The corrective move from late last week has now been contained and it seems as though the bulls are ready to continue their recovery once more. There have been three very mild yet positive candles in the past three completed sessions, to help build support above the increasingly importance pivot at 110.00 (the recent low was 110.25) and now a retest of the rebound high at 111.12 is on again. There is an increasingly positive formation to the momentum indicators, with the MACD lines tracking above neutral now, RSI picking up again above 60 and Stochastics maintaining their position above 80. This all points towards further upside and intraday weakness being bought into, albeit the moves seem to be slow and steady.
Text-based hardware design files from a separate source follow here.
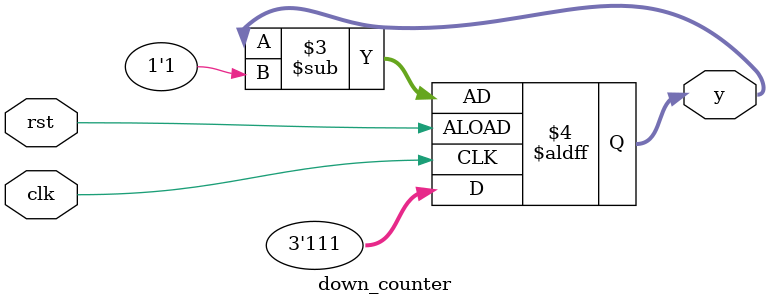
<source format=v>
module down_counter(y,clk,rst);
input clk,rst;
output reg[2:0]y;
always @(posedge clk or posedge rst)
begin 
 if(rst==1'b0) begin 
  y<=3'b111;
 end
 else begin 
  y<=y-1'b1;
 end 
end 
endmodule  
</source>
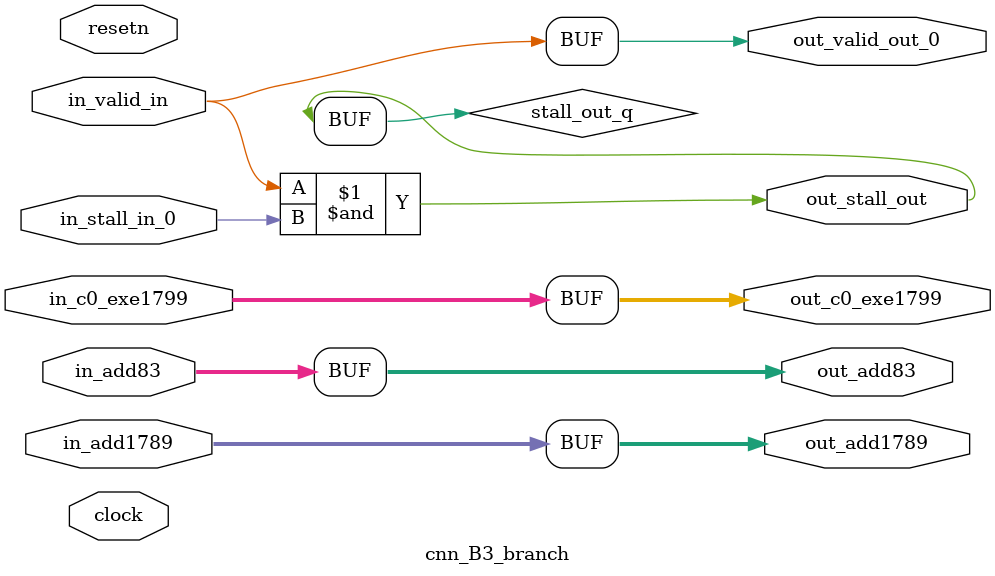
<source format=sv>



(* altera_attribute = "-name AUTO_SHIFT_REGISTER_RECOGNITION OFF; -name MESSAGE_DISABLE 10036; -name MESSAGE_DISABLE 10037; -name MESSAGE_DISABLE 14130; -name MESSAGE_DISABLE 14320; -name MESSAGE_DISABLE 15400; -name MESSAGE_DISABLE 14130; -name MESSAGE_DISABLE 10036; -name MESSAGE_DISABLE 12020; -name MESSAGE_DISABLE 12030; -name MESSAGE_DISABLE 12010; -name MESSAGE_DISABLE 12110; -name MESSAGE_DISABLE 14320; -name MESSAGE_DISABLE 13410; -name MESSAGE_DISABLE 113007; -name MESSAGE_DISABLE 10958" *)
module cnn_B3_branch (
    input wire [63:0] in_add1789,
    input wire [63:0] in_add83,
    input wire [63:0] in_c0_exe1799,
    input wire [0:0] in_stall_in_0,
    input wire [0:0] in_valid_in,
    output wire [63:0] out_add1789,
    output wire [63:0] out_add83,
    output wire [63:0] out_c0_exe1799,
    output wire [0:0] out_stall_out,
    output wire [0:0] out_valid_out_0,
    input wire clock,
    input wire resetn
    );

    wire [0:0] stall_out_q;
    reg [0:0] rst_sync_rst_sclrn;


    // out_add1789(GPOUT,7)
    assign out_add1789 = in_add1789;

    // out_add83(GPOUT,8)
    assign out_add83 = in_add83;

    // out_c0_exe1799(GPOUT,9)
    assign out_c0_exe1799 = in_c0_exe1799;

    // stall_out(LOGICAL,12)
    assign stall_out_q = in_valid_in & in_stall_in_0;

    // out_stall_out(GPOUT,10)
    assign out_stall_out = stall_out_q;

    // out_valid_out_0(GPOUT,11)
    assign out_valid_out_0 = in_valid_in;

    // rst_sync(RESETSYNC,13)
    acl_reset_handler #(
        .ASYNC_RESET(0),
        .USE_SYNCHRONIZER(1),
        .PULSE_EXTENSION(0),
        .PIPE_DEPTH(3),
        .DUPLICATE(1)
    ) therst_sync (
        .clk(clock),
        .i_resetn(resetn),
        .o_sclrn(rst_sync_rst_sclrn)
    );

endmodule

</source>
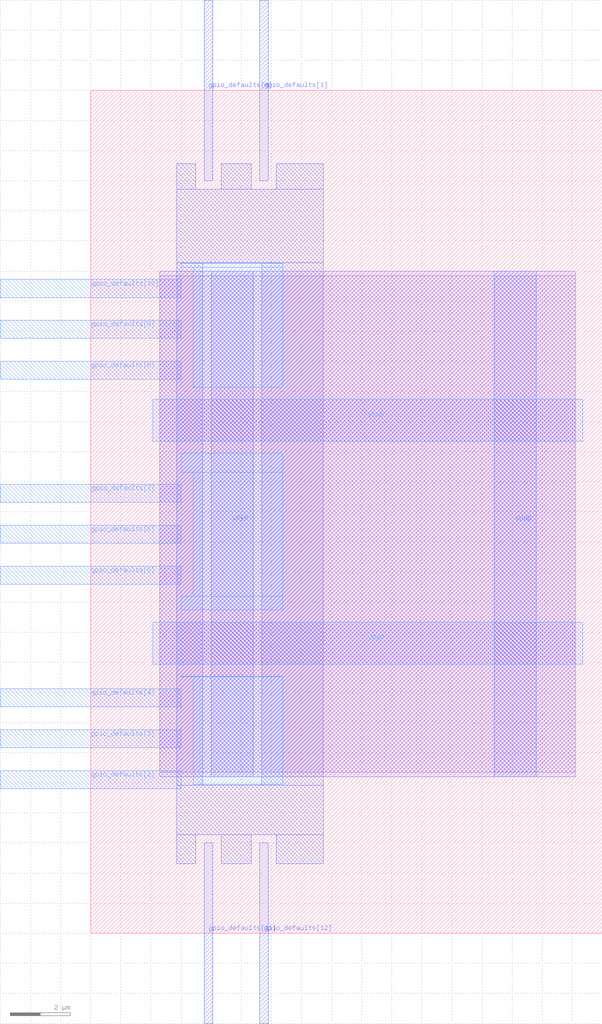
<source format=lef>
VERSION 5.7 ;
  NOWIREEXTENSIONATPIN ON ;
  DIVIDERCHAR "/" ;
  BUSBITCHARS "[]" ;
MACRO gpio_defaults_block
  CLASS BLOCK ;
  FOREIGN gpio_defaults_block ;
  ORIGIN 0.000 0.000 ;
  SIZE 17.000 BY 28.000 ;
  PIN VGND
    DIRECTION INOUT ;
    USE GROUND ;
    PORT
      LAYER met2 ;
        RECT 13.400 5.200 14.800 22.000 ;
    END
    PORT
      LAYER met3 ;
        RECT 2.060 16.340 16.340 17.740 ;
    END
  END VGND
  PIN VPWR
    DIRECTION INOUT ;
    USE POWER ;
    PORT
      LAYER met2 ;
        RECT 4.000 5.200 5.400 22.000 ;
    END
    PORT
      LAYER met3 ;
        RECT 2.060 8.940 16.340 10.340 ;
    END
  END VPWR
  PIN gpio_defaults[0]
    DIRECTION OUTPUT TRISTATE ;
    USE SIGNAL ;
    PORT
      LAYER met2 ;
        RECT 3.770 25.000 4.050 31.000 ;
    END
  END gpio_defaults[0]
  PIN gpio_defaults[10]
    DIRECTION OUTPUT TRISTATE ;
    USE SIGNAL ;
    PORT
      LAYER met3 ;
        RECT -3.000 21.120 3.000 21.720 ;
    END
  END gpio_defaults[10]
  PIN gpio_defaults[11]
    DIRECTION OUTPUT TRISTATE ;
    USE SIGNAL ;
    PORT
      LAYER met2 ;
        RECT 3.770 -3.000 4.050 3.000 ;
    END
  END gpio_defaults[11]
  PIN gpio_defaults[12]
    DIRECTION OUTPUT TRISTATE ;
    USE SIGNAL ;
    PORT
      LAYER met2 ;
        RECT 5.610 -3.000 5.890 3.000 ;
    END
  END gpio_defaults[12]
  PIN gpio_defaults[1]
    DIRECTION OUTPUT TRISTATE ;
    USE SIGNAL ;
    PORT
      LAYER met2 ;
        RECT 5.610 25.000 5.890 31.000 ;
    END
  END gpio_defaults[1]
  PIN gpio_defaults[2]
    DIRECTION OUTPUT TRISTATE ;
    USE SIGNAL ;
    PORT
      LAYER met3 ;
        RECT -3.000 4.800 3.000 5.400 ;
    END
  END gpio_defaults[2]
  PIN gpio_defaults[3]
    DIRECTION OUTPUT TRISTATE ;
    USE SIGNAL ;
    PORT
      LAYER met3 ;
        RECT -3.000 6.160 3.000 6.760 ;
    END
  END gpio_defaults[3]
  PIN gpio_defaults[4]
    DIRECTION OUTPUT TRISTATE ;
    USE SIGNAL ;
    PORT
      LAYER met3 ;
        RECT -3.000 7.520 3.000 8.120 ;
    END
  END gpio_defaults[4]
  PIN gpio_defaults[5]
    DIRECTION OUTPUT TRISTATE ;
    USE SIGNAL ;
    PORT
      LAYER met3 ;
        RECT -3.000 11.600 3.000 12.200 ;
    END
  END gpio_defaults[5]
  PIN gpio_defaults[6]
    DIRECTION OUTPUT TRISTATE ;
    USE SIGNAL ;
    PORT
      LAYER met3 ;
        RECT -3.000 12.960 3.000 13.560 ;
    END
  END gpio_defaults[6]
  PIN gpio_defaults[7]
    DIRECTION OUTPUT TRISTATE ;
    USE SIGNAL ;
    PORT
      LAYER met3 ;
        RECT -3.000 14.320 3.000 14.920 ;
    END
  END gpio_defaults[7]
  PIN gpio_defaults[8]
    DIRECTION OUTPUT TRISTATE ;
    USE SIGNAL ;
    PORT
      LAYER met3 ;
        RECT -3.000 18.400 3.000 19.000 ;
    END
  END gpio_defaults[8]
  PIN gpio_defaults[9]
    DIRECTION OUTPUT TRISTATE ;
    USE SIGNAL ;
    PORT
      LAYER met3 ;
        RECT -3.000 19.760 3.000 20.360 ;
    END
  END gpio_defaults[9]
  OBS
      LAYER li1 ;
        RECT 2.300 5.355 16.100 21.845 ;
      LAYER met1 ;
        RECT 2.300 5.200 16.100 22.000 ;
      LAYER met2 ;
        RECT 2.860 24.720 3.490 25.570 ;
        RECT 4.330 24.720 5.330 25.570 ;
        RECT 6.170 24.720 7.720 25.570 ;
        RECT 2.860 22.280 7.720 24.720 ;
        RECT 2.860 4.920 3.720 22.280 ;
        RECT 5.680 4.920 7.720 22.280 ;
        RECT 2.860 3.280 7.720 4.920 ;
        RECT 2.860 2.310 3.490 3.280 ;
        RECT 4.330 2.310 5.330 3.280 ;
        RECT 6.170 2.310 7.720 3.280 ;
      LAYER met3 ;
        RECT 3.000 22.120 6.375 22.265 ;
        RECT 3.400 18.140 6.375 22.120 ;
        RECT 3.000 15.320 6.375 15.940 ;
        RECT 3.400 11.200 6.375 15.320 ;
        RECT 3.000 10.740 6.375 11.200 ;
        RECT 3.000 8.520 6.375 8.540 ;
        RECT 3.400 4.950 6.375 8.520 ;
  END
END gpio_defaults_block
END LIBRARY


</source>
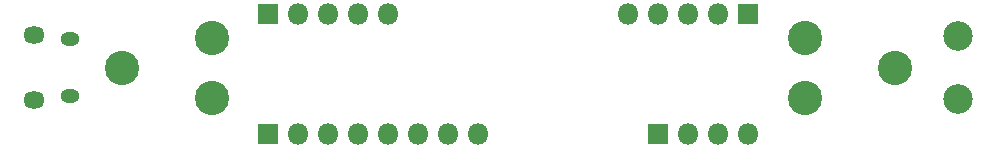
<source format=gbs>
G04 #@! TF.GenerationSoftware,KiCad,Pcbnew,(5.1.4-0-10_14)*
G04 #@! TF.CreationDate,2019-10-03T22:44:09-07:00*
G04 #@! TF.ProjectId,STM32L0xx_18650,53544d33-324c-4307-9878-5f3138363530,rev?*
G04 #@! TF.SameCoordinates,Original*
G04 #@! TF.FileFunction,Soldermask,Bot*
G04 #@! TF.FilePolarity,Negative*
%FSLAX46Y46*%
G04 Gerber Fmt 4.6, Leading zero omitted, Abs format (unit mm)*
G04 Created by KiCad (PCBNEW (5.1.4-0-10_14)) date 2019-10-03 22:44:09*
%MOMM*%
%LPD*%
G04 APERTURE LIST*
%ADD10C,2.901600*%
%ADD11O,1.801600X1.801600*%
%ADD12R,1.801600X1.801600*%
%ADD13O,1.801600X1.451600*%
%ADD14O,1.601600X1.201600*%
%ADD15C,2.501600*%
G04 APERTURE END LIST*
D10*
X74900000Y-97460000D03*
X74900000Y-102540000D03*
X125100000Y-97460000D03*
X125100000Y-102540000D03*
X132720000Y-100000000D03*
X67280000Y-100000000D03*
D11*
X97460000Y-105610000D03*
X94920000Y-105610000D03*
X92380000Y-105610000D03*
X89840000Y-105610000D03*
X87300000Y-105610000D03*
X84760000Y-105610000D03*
X82220000Y-105610000D03*
D12*
X79680000Y-105610000D03*
D13*
X59885000Y-102705000D03*
X59885000Y-97245000D03*
D14*
X62885000Y-102395000D03*
X62885000Y-97555000D03*
D15*
X138100000Y-102650000D03*
X138100000Y-97350000D03*
D12*
X112690000Y-105610000D03*
D11*
X115230000Y-105610000D03*
X117770000Y-105610000D03*
X120310000Y-105610000D03*
D12*
X120300000Y-95450000D03*
D11*
X117760000Y-95450000D03*
X115220000Y-95450000D03*
X112680000Y-95450000D03*
X110140000Y-95450000D03*
D12*
X79660000Y-95440000D03*
D11*
X82200000Y-95440000D03*
X84740000Y-95440000D03*
X87280000Y-95440000D03*
X89820000Y-95440000D03*
M02*

</source>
The market is seemingly on course for a test of the key pivot to the upside at 111.35 which is the next big resistance.

 

Gold

The bulls have really found traction now as the market has broken decisively through the $1326 resistance on a strong positive candle. This completes four bull candles in a row and means that momentum indicators are strongly configured. The implied upside target is initially $1350 ($24 range breakout from $1326). This is a target that has almost been hit already this morning with $1346 intraday high. Intraday weakness is a chance to buy, with strong positive configuration on momentum as the Stochastics track decisively higher, RSI above 70 (positive still in a trending move) and MACD lies crossing higher. The breakout above $1326 is now a good basis of support, whilst the hourly hart shows minor support initially at $1338 this morning. The next real resistance does not come in until $1355, with $1366 being the big 2018 high.

 

WTI Oil

WTI confirmed the move above $55.75 resistance on a closing basis yesterday. This now opens the way for a move towards a test of the medium to longer term pivot at $58.00 which is the next key resistance. Furthermore, an entire trading session clear of the 38.2% Fibonacci retracement (at $55.55) opens the 50% Fib at $59.60. Given the strength of the momentum indicators confirming the breakout (RSI at 4 month highs, Stochastics tracking strongly into bull configuration) this means that weakness is a chance to buy. There may be a slight sense that the hourly chart is just consolidating the breakout and this could mean a bit of a slip on an intraday basis. However the hourly chart shows a basis of support around $55.00/$55.30 with a near term higher low support at $53.10. Any retreat that finds support will be considered another opportunity for joining the rally.

 

Dow Jones Industrial Average

The market continues to make ground higher as the recovery progresses. Within this, consolidations and intraday weakness will be seen to be a chance to buy. The market is now trading clear of the 76.4% Fibonacci retracement at 25,715 but this now becomes the first line of support. The recent breakout at 25,625 is also an area of interest for the bulls too. The hourly chart shows a minor slip into the close which has just pulled over the hourly momentum indicators and means that opportunities to buy could present themselves once more today. Anything between 25,625/25,715 would be such an opportunity. As long as the support at 25,309 remains intact there is little for the bulls to be overly concerned about right now. A move above the December high at 25,980 opens the November peak of 26,278.